Perhaps it’s telling that the film’s most expressive action beat is reserved for a robot, but even that display — an homage of sorts to Yoda’s unexpected ambush at the end of “Attack of the Clones” — is too gagged by its own desperate bad-assery to deliver even a fraction of the fist-pumping fun that George Lucas was able to generate in 2002. George Lucas! In 2002!

At least Kora has a slightly better chance to shine than the rest of their counterparts; not on the battlefield, where she’s subject to the same bland series of sword fights and dirt explosions as everybody else, but at least in the backstory that led her there. The character’s tragic foundation is rooted in one of the single goofiest things I’ve ever seen on a movie screen (a string quartet with bags over their faces performs during a coup attempt, their live accompaniment growing more intense as the slaughter begins a few feet away), and it ends with Kora experiencing a change of heart so abrupt that she should probably see a cardiologist. Still, somewhere in between she’s forced to make a powerful decision that puts her at odds with her own violent potential.

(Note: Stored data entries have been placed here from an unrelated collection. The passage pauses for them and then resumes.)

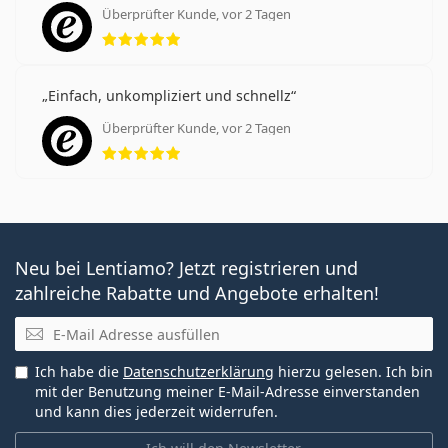
Überprüfter Kunde, vor 2 Tagen
Bewertung 5 aus 5
Einfach, unkompliziert und schnellz
Überprüfter Kunde, vor 2 Tagen
Bewertung 5 aus 5
Neu bei Lentiamo? Jetzt registrieren und
zahlreiche Rabatte und Angebote erhalten!
E-Mail
Ich habe die
Datenschutzerklärung
hierzu gelesen. Ich bin
mit der Benutzung meiner E-Mail-Adresse einverstanden
und kann dies jederzeit widerrufen.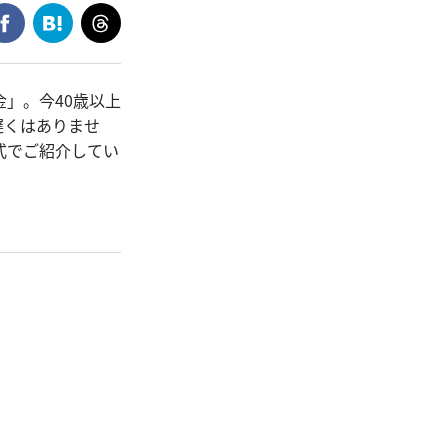
」。今40歳以上
遅くはありませ
式でご紹介してい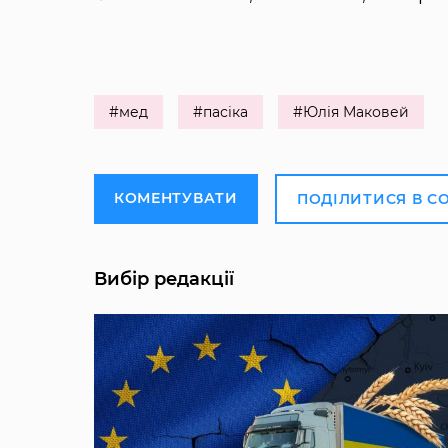
#мед
#пасіка
#Юлія Маковей
КОМЕНТУВАТИ
ПОДІЛИТИСЯ В С
Вибір редакції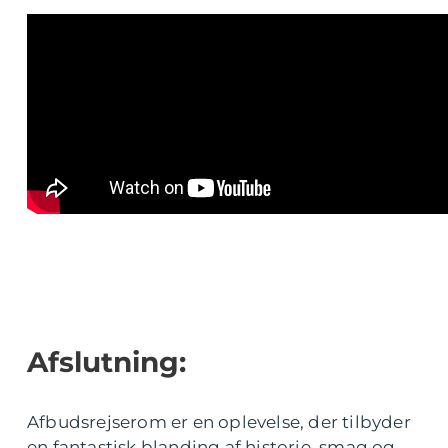
Afslutning:
Afbudsrejserom er en oplevelse, der tilbyder
en fantastisk blanding af historie, smag og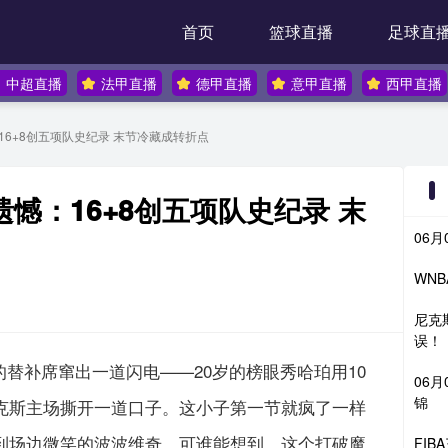
首页
篮球直播
足球直
中超直播
法甲直播
德甲直播
意甲直播
西甲直播
6+8创五项队史纪录 末节冷藏成转折点
憾：16+8创五项队史纪录 末
06月
WNB
尼克
误！
替补席窜出一道闪电——20岁的榜眼秀哈珀用10
06月
锦
尼克斯主场撕开一道口子。这小子第一节就疯了一样
给到场边微笑的波波维奇。可谁能想到，这个打破魔
FI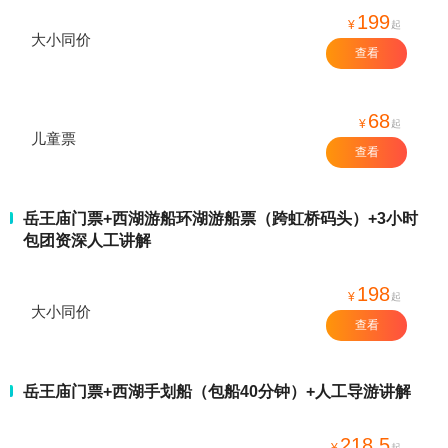
199
¥
起
大小同价
查看
68
¥
起
儿童票
查看
岳王庙门票+西湖游船环湖游船票（跨虹桥码头）+3小时
包团资深人工讲解
198
¥
起
大小同价
查看
岳王庙门票+西湖手划船（包船40分钟）+人工导游讲解
218.5
¥
起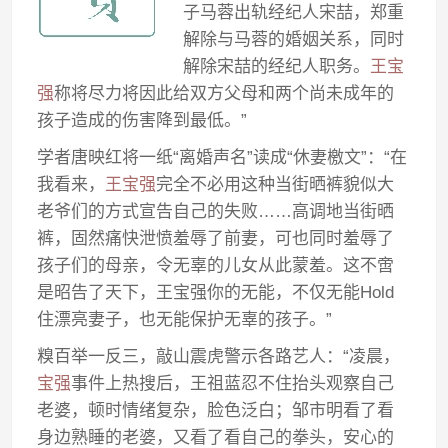
子马蓉出轨经纪人宋喆，郑重
解除与马蓉的婚姻关系，同时
解除宋喆的经纪人职务。
王宝
强
称将尽力将因此给双方父母和两个尚未成年的
孩子造成的伤害降到最低。”
学者唐映红将一纸“离婚声名”读成“休妻檄文”：“在
我看来，
王宝强
完全不必用这种当街晒裤貌似大
老爷们的方式宣告自己的失败……高调地当街晒
裤，固然痛快泄愤羞辱了前妻，可也同时羞辱了
孩子们的母亲，令无辜的儿女从此蒙羞。这不啻
是昭告了天下，王宝强你的无能，不仅无能Hold
住漂亮妻子，也无能保护无辜的孩子。”
糗百举一反三，敲山震虎警示各路艺人：“凌晨，
宝强
事件上热搜后，王祖蓝忍不住抬头观察自己
老婆，顿时情绪复杂，脸色泛白；邹市明看了看
身边熟睡的老婆，又看了看自己的拳头，安心的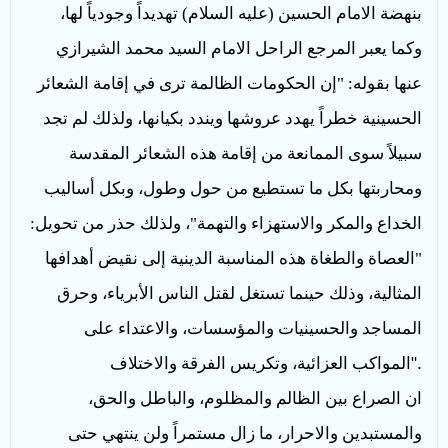
بنهضة الامام الحسين (عليه السلام) تهديداً وجودياً لها،
وكما يعبر المرجع الراحل الامام السيد محمد الشيرازي
عنها بقوله: "إن الحكومات الظالمة ترى في إقامة الشعائر
الحسينية خطراً يهدد عروشها ويندد بكيانها، ولذلك لم تجد
سبيلاً سوى الممانعة من إقامة هذه الشعائر المقدسة
ومحاربتها بكل ما تستطيع من حول وطول، وبكل أساليب
الخداع والمكر والاستهزاء والتهمة"، ولذلك حذر من تحويل:
"العصاة والطغاة هذه المناسبة الدينية إلى نقيض أهدافها
المثالية، وذلك حينما تستغل لقتل الناس الأبرياء، وحرق
المساجد والحسينيات والمؤسسات، والاعتداء على
".
المواكب العزائية، وتكريس الفرقة والاختلاف
ان الصراع بين الظالم والمظلوم، والباطل والحق،
والمستبدين والاحرار، ما زال مستمراً ولن ينتهي حتى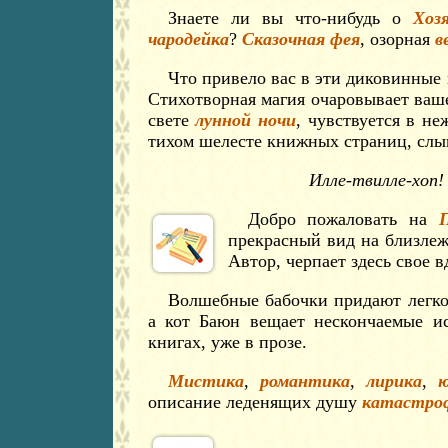
Знаете ли вы что-нибудь о
Хоз
чародейка
?
Сказочная фея
, озорная
в
Что привело вас в эти диковинные 
Стихотворная магия очаровывает ваше
свете
лунной ночи
, чувствуется в н
тихом шелесте книжных страниц, слы
Илле-твилле-хоп!
Добро пожаловать на
прекрасный вид на близлеж
Автор, черпает здесь свое 
Волшебные бабочки придают легко
а кот Баюн вещает нескончаемые и
книгах, уже в прозе.
Мистика
,
романтика
,
лирика
,
описание леденящих душу
катастро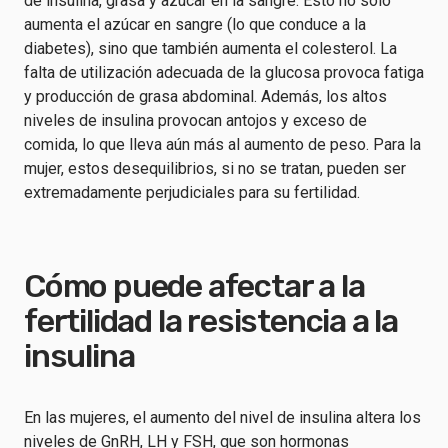
de insulina, grasa y azúcar en la sangre. Esto no sólo
aumenta el azúcar en sangre (lo que conduce a la
diabetes), sino que también aumenta el colesterol. La
falta de utilización adecuada de la glucosa provoca fatiga
y producción de grasa abdominal. Además, los altos
niveles de insulina provocan antojos y exceso de
comida, lo que lleva aún más al aumento de peso. Para la
mujer, estos desequilibrios, si no se tratan, pueden ser
extremadamente perjudiciales para su fertilidad.
Cómo puede afectar a la
fertilidad la resistencia a la
insulina
En las mujeres, el aumento del nivel de insulina altera los
niveles de GnRH, LH y FSH, que son hormonas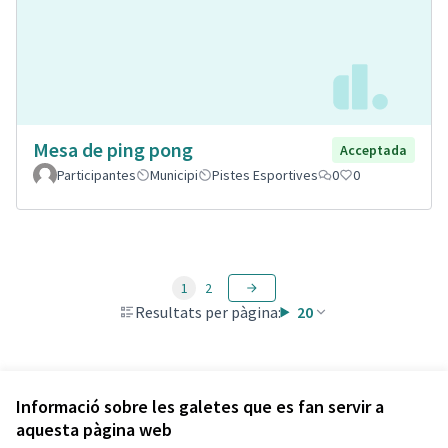
Mesa de ping pong
Acceptada
Participantes
Municipi
Pistes Esportives
0
0
1
2
Resultats per pàgina:
20
Veure totes les propostes retirades
Informació sobre les galetes que es fan servir a
aquesta pàgina web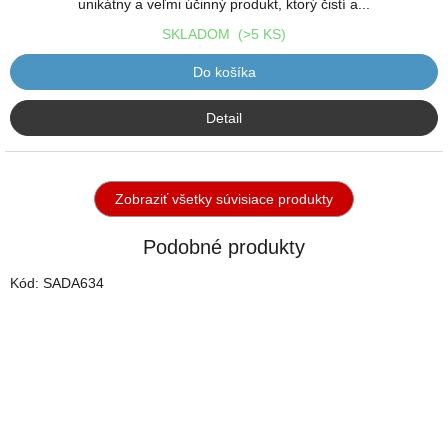
unikátny a veľmi účinný produkt, ktorý čistí a...
SKLADOM
(>5 KS)
Do košíka
Detail
Zobraziť všetky súvisiace produkty
Podobné produkty
Kód:
SADA634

There’s a potentially intriguing storm at work inside her soul, and a better film that didn’t waste Kora’s pathos and fury on Skrein’s one-note uber-villain might have done something with it. But this is not that film, Boutella is denied any chance to meaningfully process her character’s pain, and the unintentionally comedic bit where she laments the death of a comrade by seething “Why can’t I have this one thing?” doesn’t feel like a soldier’s anguished expression of unfathomable loss so much as it does a first-draft placeholder that Snyder and co. forgot to re-write.

Maybe Kora’s emotions will be more fleshed out in the director’s cut, or in any of the subsequent “Rebel Moon” movies that Snyder has recently threatened to make (in what a cynic might see as a deliberate attempt to distract people from the mind-numbing anticlimax of this one). In some respects “The Scargiver” feels even less salvageable than “A Child of Fire,” as no amount of additional, R-rated violence could redeem the unstructured banality of Snyder’s beige-bland action, but it’s possible that his characters might find another dimension — or a single dimension — from some of the interstitial dialogue scenes that may have been lost along the way.

Regardless, this franchise certainly has room to grow, as Noble is never framed as anything more than the first boss in Kora’s quest to confront her adoptive father. If this catastrophic bore of a film isn’t game over for “Rebel Moon,” then nothing will be able to stand in her way.

Grade: D

“Rebel Moon — Part Two: The Scargiver” is now available to stream on Netflix.